この問題を考えるには、「現場作業の監督者」とマネジメント・リーダーは、コンピタンスが異なるということを理解しなくてはならない。しかし、この違いを理解できる人が少ないのが、日本のウィークポイントである。だから日本の組織は、企業も官庁も「戦術あって戦略なし」ということになる。これは旧軍隊のころから全く変わっていない悪癖である。これが改められずにここまできてしまったのは、現場のエクゼキューションしかできない人でも、右肩上がりの高度成長期は経営者としてやってこれたからだ。しかし、マネジメント・リーダーたりうる素養は、超一流のスポーツ選手と同じ、一種の「才能」である。誰でも経験を積めばある程度はできる現場の統括者とは、求められる能力が質的に異なるのだ。日本が経済的には成功しても、政治的に世界で活躍できない理由もここにある。

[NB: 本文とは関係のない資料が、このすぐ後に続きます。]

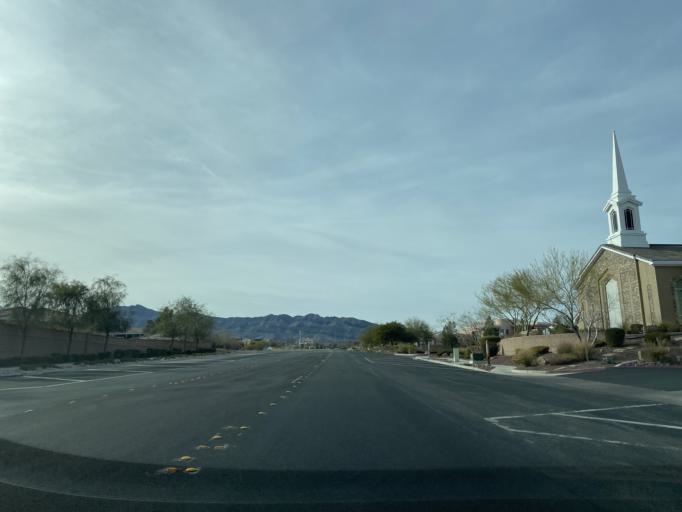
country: US
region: Nevada
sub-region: Clark County
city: Summerlin South
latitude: 36.2921
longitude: -115.3104
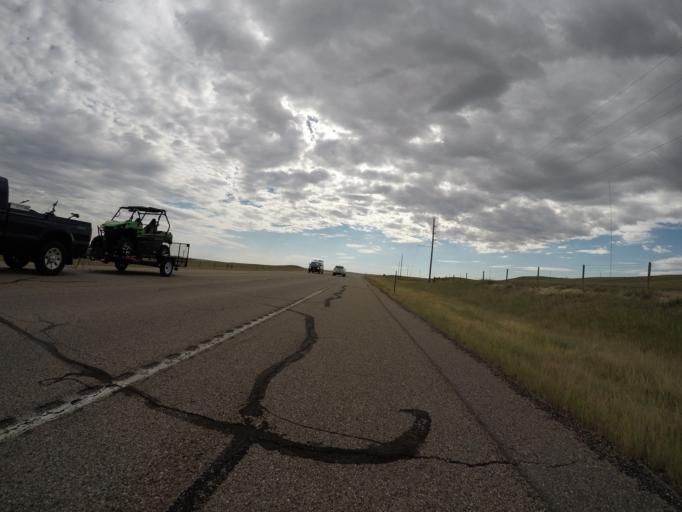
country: US
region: Wyoming
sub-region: Laramie County
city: Cheyenne
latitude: 41.1520
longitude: -104.9608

日本の企業には、マネージャーでありながら、部門経営より現場監督であろうとする、いわば「プレイング・マネージャー」が多い。しかし、今企業に求められている経営は、そういう兼業で通用するものではない。「仕事を任せられる」ことがマネジメントの基本といわれる。いつまでも現場作業に未練を残して、後輩に現場を任せられないというだけで、マネジメントとしては失格なのだ。そういう「現場感覚」だけしか持たない人が、年功だけ経営を任せられるところに日本企業の問題がある。そういう意味では、企業のガバナンスも、突き詰めると経営トップに立った人間の素養の問題である。金融機関への信頼を壊滅させた金融不祥事から金融危機ヘの一連の動き、三菱自動車の欠陥車隠し事件、雪印の食中毒事件・牛肉詐欺事件。ここ数年マスコミをにぎわせる「企業の犯罪」も、結局は器のない人間をトップにいただくからだ。

いまやアメリカでも、MBAというだけでは高給はもらえなくなった。資格だけでもらえるのは、10万ドルがせいぜいといわれている。これなら日本企業の管理職とさして変わらない。そこからの上積みは、経営者としていかに業績を上げたか、いかに業務改革をしたかという実績がカギになる。資格ではなく、タタキ上げでも、辣腕な実績のある経営者は優遇される。そう考えると、ビジネス誌を賑わすCEOでも、GEのジャック・ウェルチは技術者出身だし、マイクロソフトのビル・ゲイツは大学中退だ。経営は知識より才能。その面でもアメリカは一歩先に行っている。だからこそ、マネジメント・リーダーのマネジメントはもっと難しい。マネジメント・リーダーたる人間を集めるにはどうしたら良いか。経営コンサルティングファーム、マッキンゼー・アンド・カンパニーは、「War for Tarent」という本の中で、次のように分析している。

第一に「人材が業績のカギである」こと全社的にコンセンサスとして認識すること。マッキンゼーのアメリカでの調査では、能力の高いマネジメント・リーダーに率いられた組織は、平均的リーダーに率いられた組織に比べて50%以上業績が高いという結果が出ている。第二に、優秀な人材が集まってくるような組織の魅力を持つこと。これは先ほど述べた、広告ビジネスの組織論とも共通するのだが、良い人材が多いと、組織の持つ文化や風土も良くなり、さらに良い人材が集まってくるということである。第三に、多様な人材獲得法を持つこと。これには、その企業が必要な人材像を明確にすると共に、自前主義を脱し広く可能性のある人材にアクセスすることがカギとなる。第四に、人材の「器の違い」に敏感になること。これは特に日本企業においてゆゆしき問題がある。現在の組織リーダーである1940年代生まれ(50歳台)の人は、戦後民主教育の悪平等主義に染まっており、「器の違い」にきわめて鈍感だからだ。最後に、人材に対し、能力別の対応をとること。優秀な人材を識別し、チャンスのある仕事をできるだけ多く与えることにより、教育すると共に厳しい競争の中でフルイにかけることである。

企業という環境では、業績として明確かつすばやく結果が出る。それだけに、変化は急速である。いまやグローバルな企業環境では、「リーダーシップを取るべき層」に対して、本当の意味での「能力主義」が浸透してきつつある。上下、良し悪しという意味ではなく、能力の違いを知り、その差異を生かす視点が必要になる。それがこれからの社会のスタンダードとなるだろう。したがって、教育の現場でも人間観を変える必要がある。そしてそれは、自分たち自身の管理や組織のあり方を、民間のルールに合わせることから始まる。